Mais ce n'est pas le Far West, Jean-Louis. Il existe des instances de contrôle. En France, nous avons la direction nationale du contrôle de gestion (DNCG), surnommé le gendarme financier du foot français. Elle agit sous la tutelle de la Ligue de football professionnel (LFP) et de la Fédération française de football (FFF). Elle veille à ce que les clubs ne soient pas plombés par des dettes impossibles à assumer. Et, depuis fin juin, elle peut enquêter sur la comptabilité des agents de footballeurs. "Nous sommes le premier sport professionnel à mettre en place cette extension des contrôles de la DNCG", s'est d'ailleurs félicité le directeur général de la LFP.

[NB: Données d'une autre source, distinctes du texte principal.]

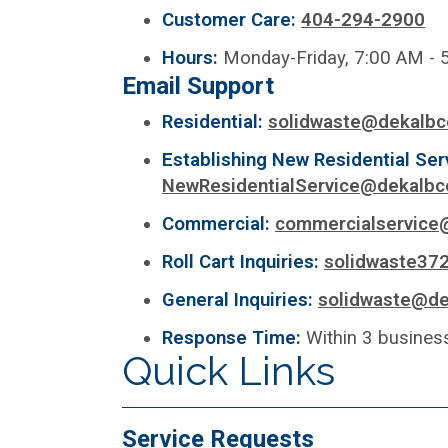
Customer Care:
404-294-2900
Hours:
Monday-Friday, 7:00 AM - 
Email Support
Residential:
solidwaste@dekalbc
Establishing New Residential Ser
NewResidentialService@dekalbc
Commercial:
commercialservice
Roll Cart Inquiries:
solidwaste37
General Inquiries:
solidwaste@de
Response Time:
Within 3 busines
Quick Links
Service Requests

Des organismes semblables au gendarme financier français existent dans d'autres pays. Le patron de la Fédération française de football, Noël Le Graët, a précisé que des discussions étaient en cours avec "l'Espagne, l'Allemagne et l'Angleterre au niveau de l'UEFA" pour avoir "une bonne régulation". Ce n'est peut-être pas suffisant. Mais on ne peut nier qu'il y a du progrès.

6"Les médias me fatiguent avec Neymar, ils ne parlent que de ça. Il n'y a pas d'autres sujets plus importants à traiter ?"

Allons Jean-Louis, c'est un peu hâtif de lancer ça. Déja, il n'est pas étonnant que la presse (papier, télévisée, radio et web) parlent beaucoup de Neymar. On est au cœur de l'été. L'activité ralentit et l'actualité avec. Et ce transfert "est l'événement le plus important de ces trente dernières années au niveau du championnat français de la Ligue 1", a estimé sur franceinfo Nathalie Boy de la Tour, présidente de la LFP. Il est donc compréhensible que ce transfert historique fasse la une. C'est un événement majeur, à la fois sportif et économique.

Ensuite, Neymar n'est pas le seul sujet traité par les rédactions. Par exemple, sur franceinfo, nous avons suivi avec attention l'affaire Grégoryles incendies qui ont fait rage dans le sud de la France, la pagaille monstre à la gare Montparnasse, la canicule qui écrase le Sud-Est ou encore les députés champions de l'absentéisme.

Et l'international n'a pas été oublié avec de nombreux articles sur la crise au Venezuela, les remous à la tête de la communication de la Maison Blanche, ou encore la révolte du bikini en Algérie. Mais peut-être que vous étiez trop occupé à faire bronzette ou à déguster l'apéro pour les lire.